December 27, 2001
A few decades ago, when I was still covering Perry high school sports for this newspaper, there was a resurgence of excellence in several areas of our local athleticism. As usual, the Maroon wrestlers were winning state championships. The PHS basketball team was threatening to outscore every opponent they faced and that was a relatively new experience. As usual, the sport that garnered the most attention was football, and Perry fans were experiencing some major thrills because of the success of the young men who took part in that endeavor. Rex Edgar was coach of both football and wrestling at the time. Gary Kirtley assisted in football and also served as head coach of the basketball program. Coaches Edgar and Kirtley both were local boys, products of the Perry school system, and that made their achievements all the sweeter.

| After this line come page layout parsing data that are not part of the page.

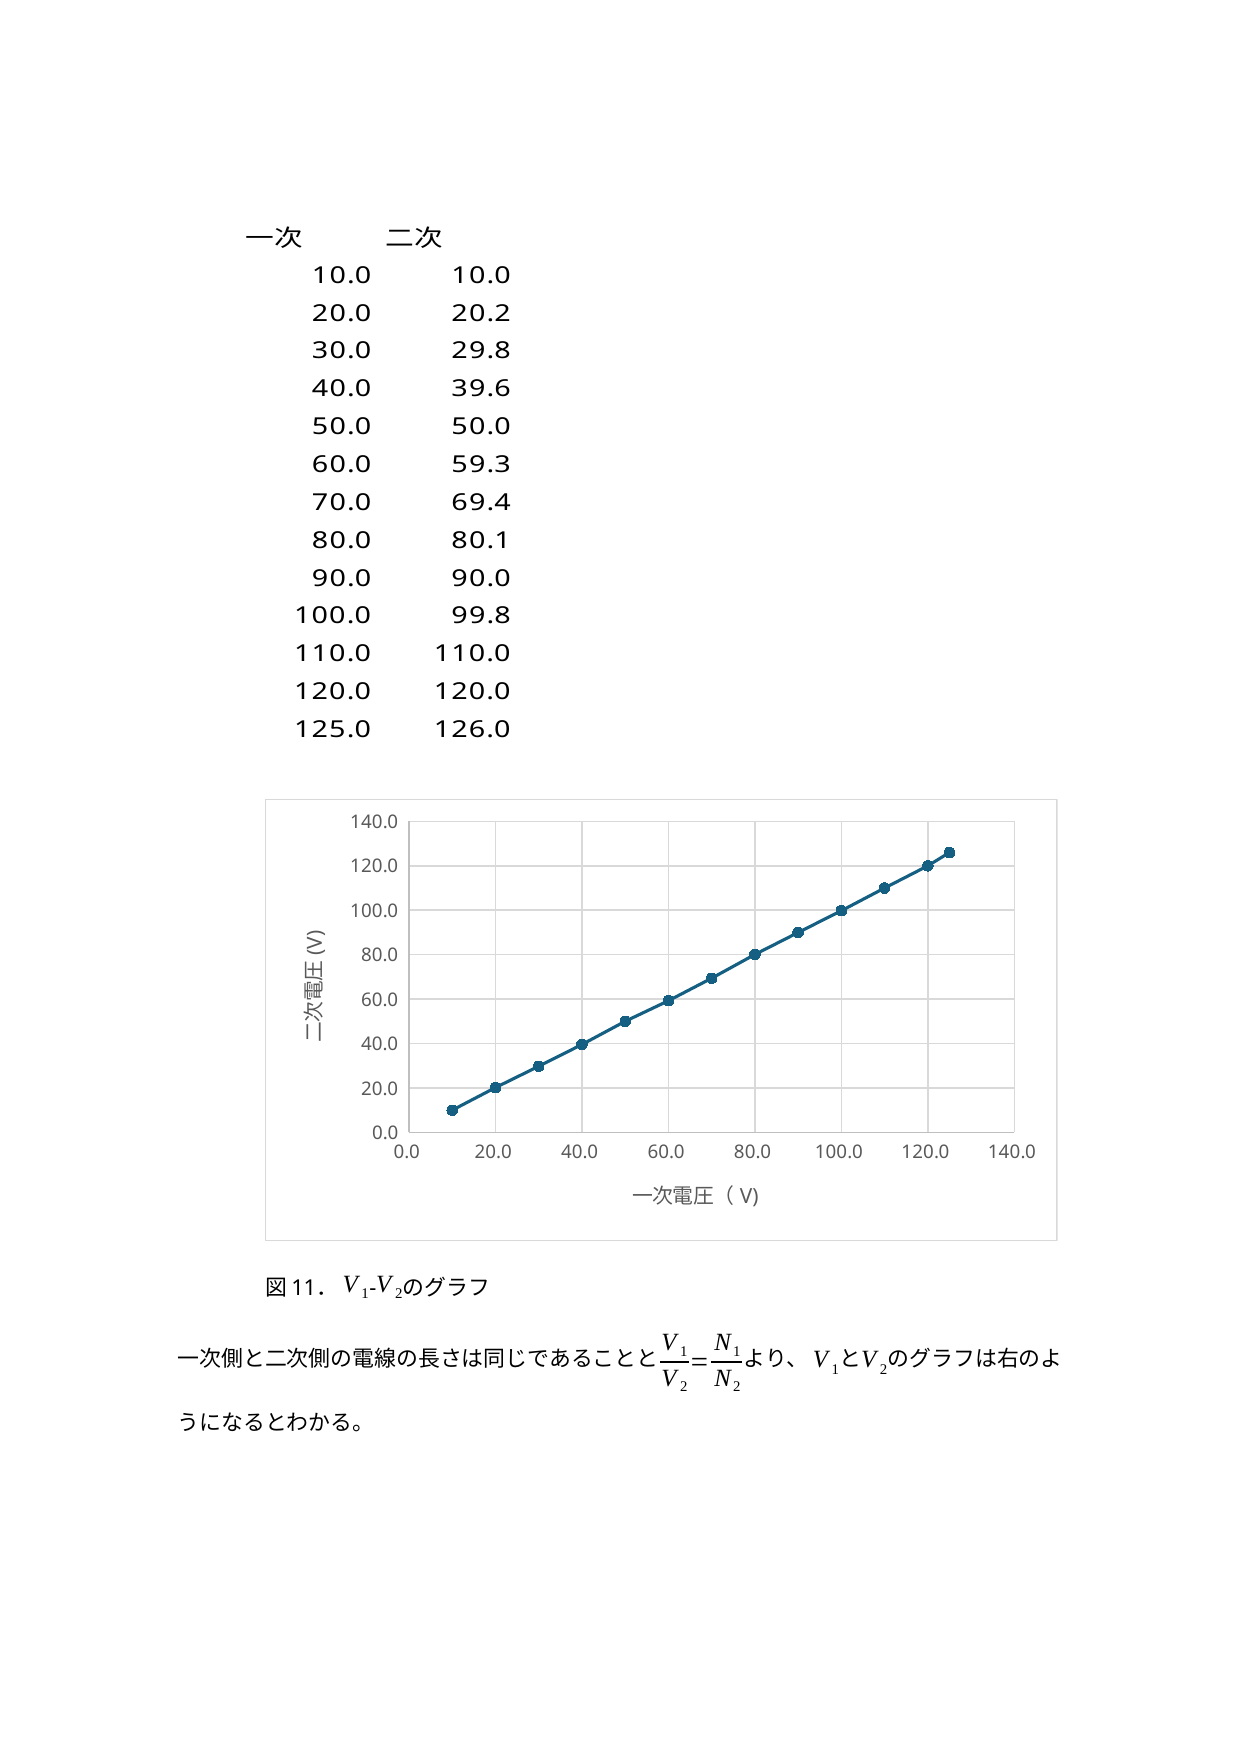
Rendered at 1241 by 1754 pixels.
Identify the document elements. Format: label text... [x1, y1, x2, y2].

text 一次側と二次側の電線の長さは同じであることとより、 とのグラフは右のようになるとわかる。 [177, 1324, 1063, 1440]
text 図11． -のグラフ [177, 1268, 1063, 1305]
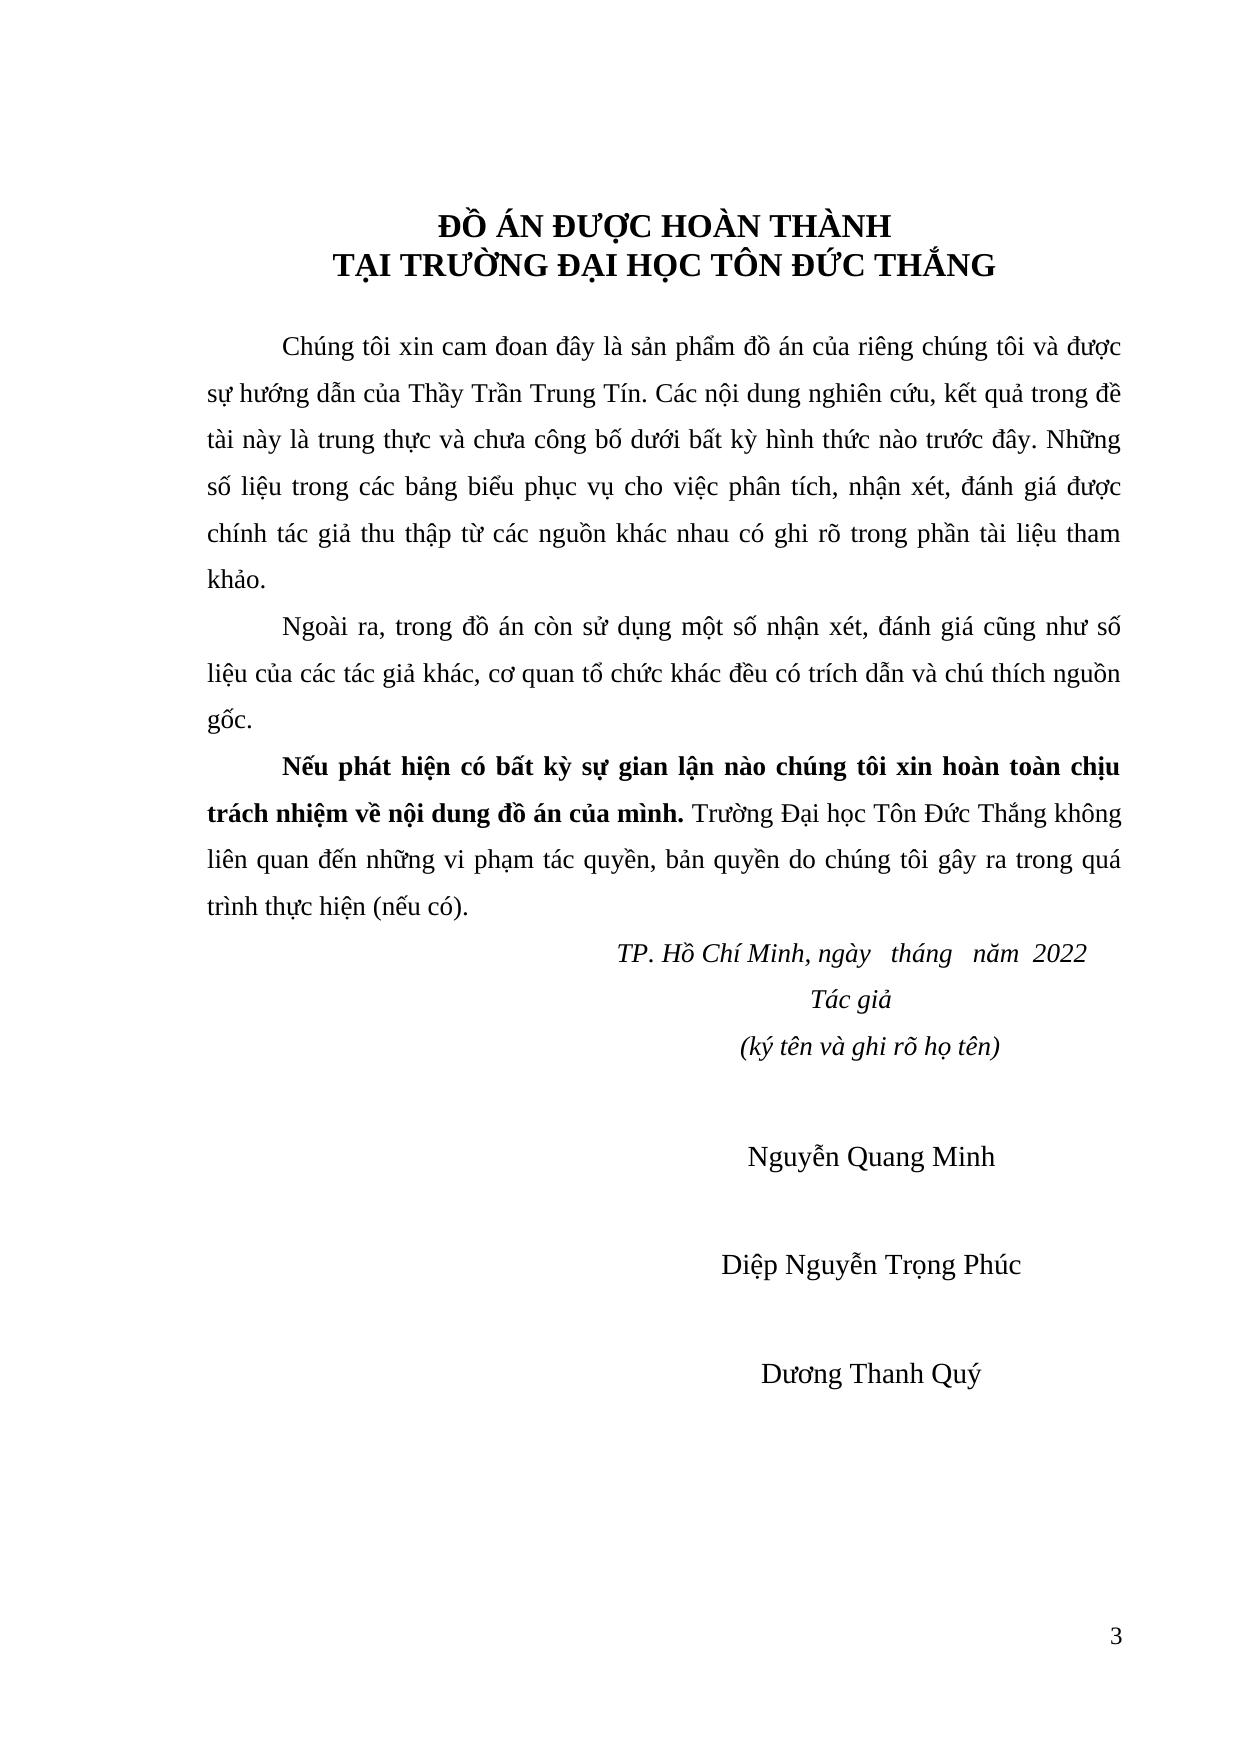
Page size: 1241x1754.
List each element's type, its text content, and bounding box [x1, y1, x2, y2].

text Ngoài ra, trong đồ án còn sử dụng một số nhận xét, đánh giá cũng như số liệu của các tác giả khác, cơ quan tổ chức khác đều có trích dẫn và chú thích nguồn gốc. [207, 610, 1122, 734]
text Nếu phát hiện có bất kỳ sự gian lận nào chúng tôi xin hoàn toàn chịu trách nhiệm về nội dung đồ án của mình. Trường Đại học Tôn Đức Thắng không liên quan đến những vi phạm tác quyền, bản quyền do chúng tôi gây ra trong quá trình thực hiện (nếu có). [207, 750, 1122, 921]
text Chúng tôi xin cam đoan đây là sản phẩm đồ án của riêng chúng tôi và được sự hướng dẫn của Thầy Trần Trung Tín. Các nội dung nghiên cứu, kết quả trong đề tài này là trung thực và chưa công bố dưới bất kỳ hình thức nào trước đây. Những số liệu trong các bảng biểu phục vụ cho việc phân tích, nhận xét, đánh giá được chính tác giả thu thập từ các nguồn khác nhau có ghi rõ trong phần tài liệu tham khảo. [207, 330, 1122, 594]
text Tác giả [582, 983, 1122, 1014]
text ĐỒ ÁN ĐƯỢC HOÀN THÀNH [207, 207, 1122, 245]
text Nguyễn Quang Minh [207, 1139, 1122, 1172]
text (ký tên và ghi rõ họ tên) [207, 1030, 1122, 1061]
text TP. Hồ Chí Minh, ngày tháng năm 2022 [582, 937, 1122, 968]
text TẠI TRƯỜNG ĐẠI HỌC TÔN ĐỨC THẮNG [207, 245, 1122, 283]
text Diệp Nguyễn Trọng Phúc [207, 1247, 1122, 1281]
text Dương Thanh Quý [207, 1356, 1122, 1390]
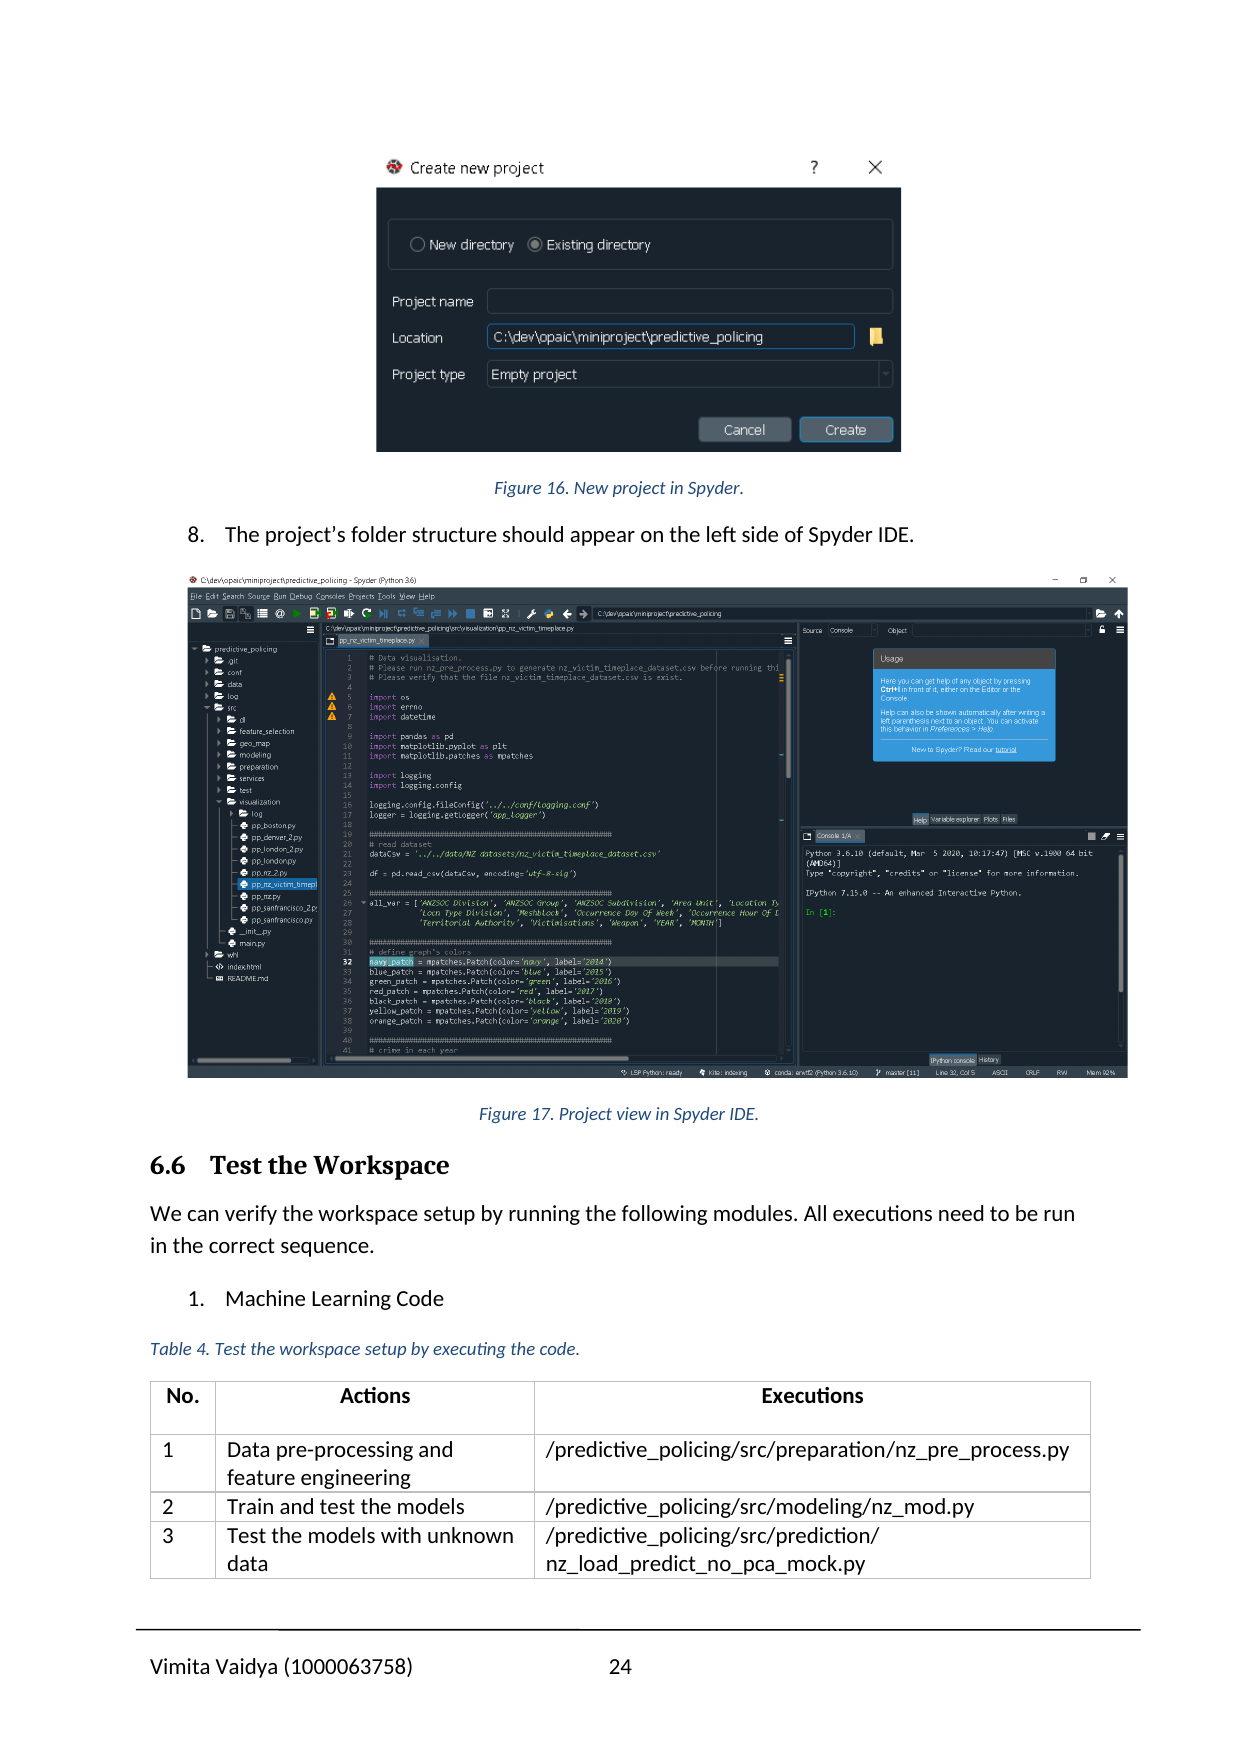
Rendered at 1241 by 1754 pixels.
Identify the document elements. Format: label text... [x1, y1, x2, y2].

text Figure 17. Project view in Spyder IDE. [150, 1102, 1090, 1125]
table_cell /predictive_policing/src/modeling/nz_mod.py [535, 1493, 1090, 1521]
list The project’s folder structure should appear on the left side of Spyder IDE. [187, 520, 1090, 548]
text Table 4. Test the workspace setup by executing the code. [150, 1337, 1090, 1360]
text We can verify the workspace setup by running the following modules. All executions need to be run in the correct sequence. [150, 1199, 1090, 1259]
list Machine Learning Code [187, 1284, 1090, 1312]
table_header Executions [535, 1382, 1090, 1434]
table_cell Data pre-processing and feature engineering [216, 1435, 534, 1491]
table_header No. [151, 1382, 215, 1434]
table_cell /predictive_policing/src/prediction/nz_load_predict_no_pca_mock.py [535, 1522, 1090, 1578]
picture [376, 150, 902, 452]
table_cell Test the models with unknown data [216, 1522, 534, 1578]
picture [187, 573, 1128, 1078]
text Figure 16. New project in Spyder. [150, 476, 1090, 499]
table_cell Train and test the models [216, 1493, 534, 1521]
table_cell /predictive_policing/src/preparation/nz_pre_process.py [535, 1435, 1090, 1491]
table_cell 2 [151, 1493, 215, 1521]
subtitle Test the Workspace [150, 1150, 1090, 1182]
table_header Actions [216, 1382, 534, 1434]
table_cell 3 [151, 1522, 215, 1578]
table_cell 1 [151, 1435, 215, 1491]
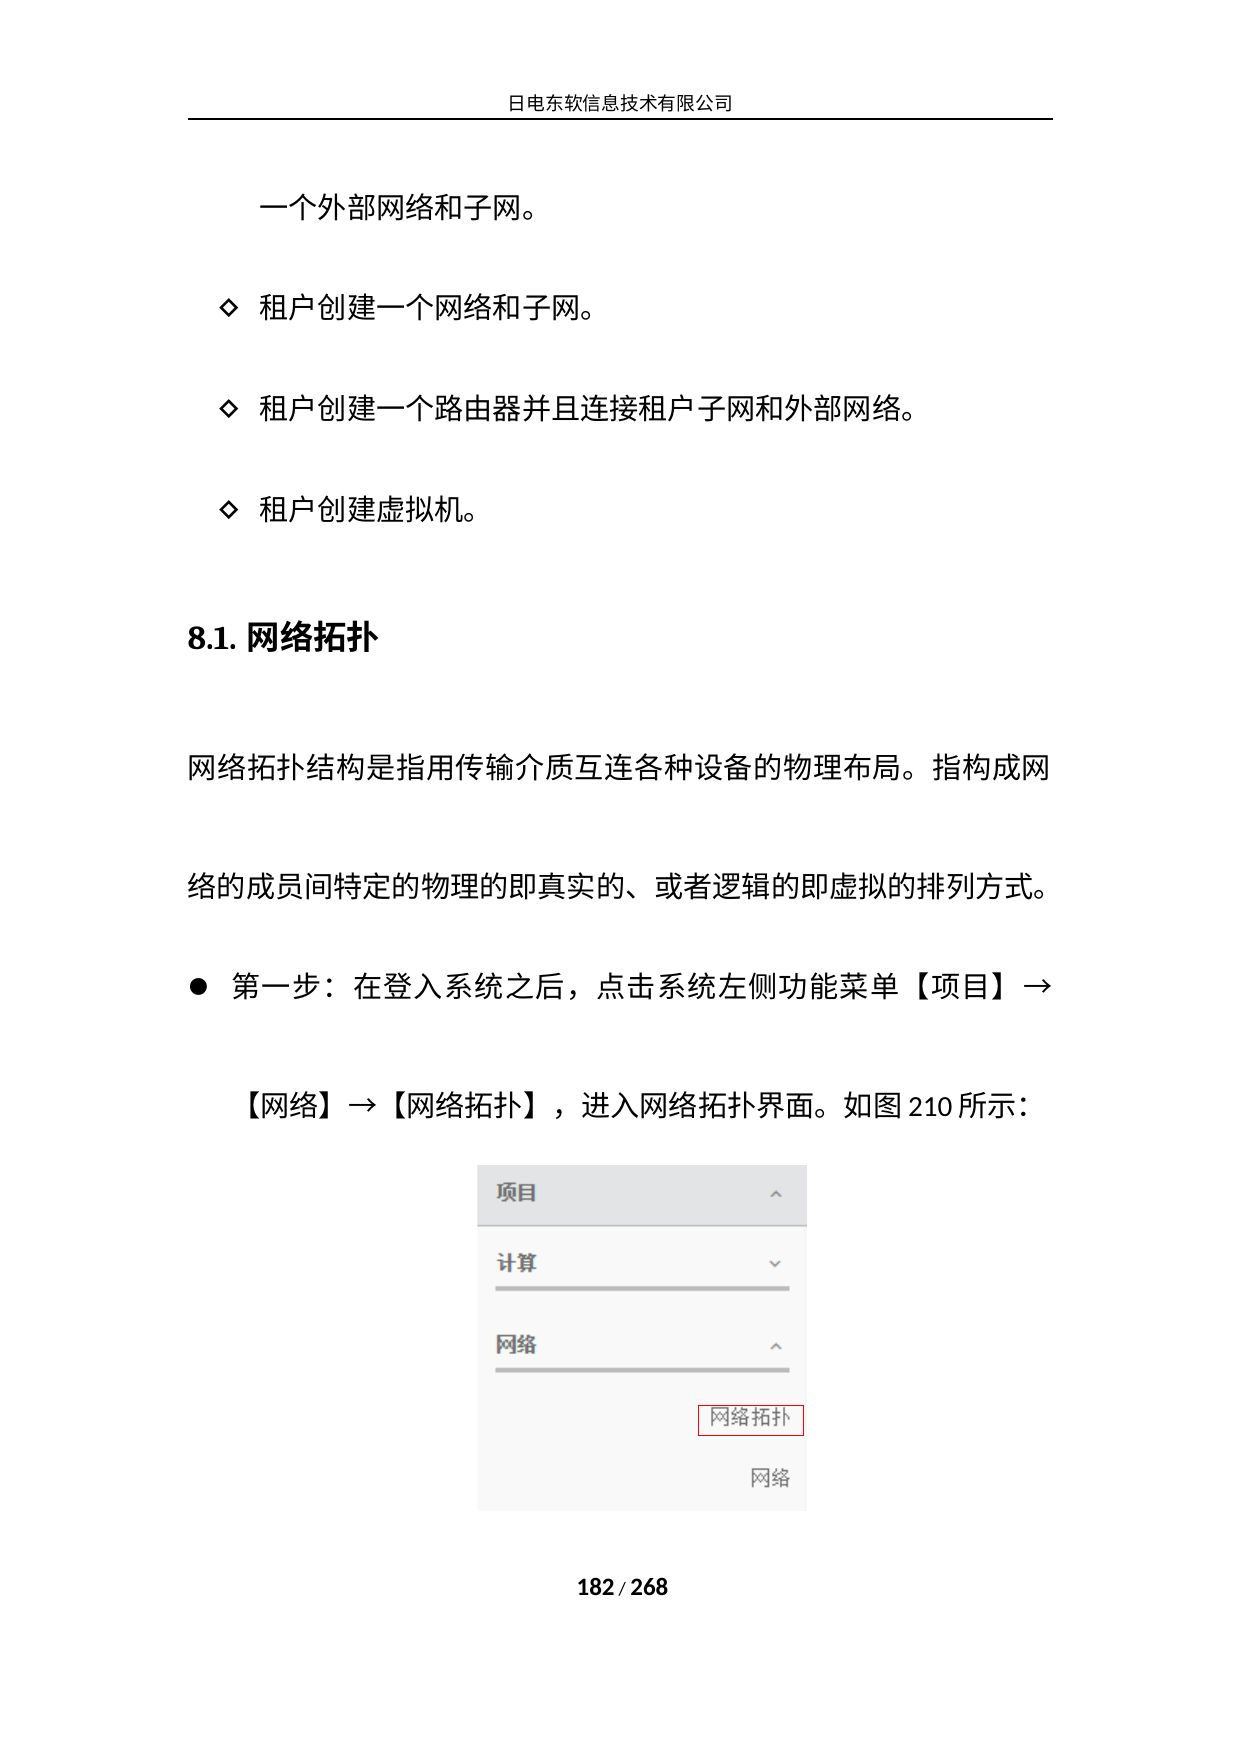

Perry fans of that period were fiercely loyal in their support of all those programs, just as they are today. Traditionally, that is always the case everywhere, but needless to say it is more fun to praise a team, the individual players and the coaches when things are going well. Just ask the young men who played football at the University of Oklahoma this season. But let’s not get into that.
Another parallel between that era and today is the help provided by such groups as the Perry Quarterback Club, the Tip-In Club and the Takedown Club. Most of the members are parents of participants in the program they support, but many are just John Q. Fans. They love the kids, both boys and girls, who are members of the teams, and they render a lot of help to the coaches in collateral ways. Right now I’m remembering something the Quarterback Club of that period used to do every year on behalf of the football program at PHS.
At the start of each season, the QB Club president would announce that money was needed to help pay for some of the things the club wanted to do. Foremost in that area was a complete movie of each game played by the Maroons. The film was used as a program at Quarterback meetings but it also was a prime tool for the coaches in their team meetings when good plays and some not so good were called to the attention of the Perry gridiron squad. This was back in the days before video tape became commonplace.
To cover the considerable expense of filming and developing movies of each game, the QB Club tried several kinds of money-raisers. The one that proved most successful, however, was a kind of game where the ultimate prize was a cash gift, or season tickets, or things like that. With the proceeds the QB’s filmed all games, both home and away, then sent the raw film to a laboratory in Oklahoma City where processing was expedited in order to have the developed film ready to be shown to the team on Monday mornings and at noon when the QB Club had lunch in the Junior High cafeteria. In both instances, Coach Edgar provided a narration and pointed out significant things that were praiseworthy or needed correcting.
The film project had to be undertaken each year, of course, until technology made possible the wonder of video tape that could be viewed immediately. The QB Club earned a lot of money through their annual “game,” and to some of us it seemed that a new camera had to be purchased every year. That probably was not literally the case, but it gave us something to laugh about each year while grumbling good-naturedly as we shelled out money for QB Club tickets.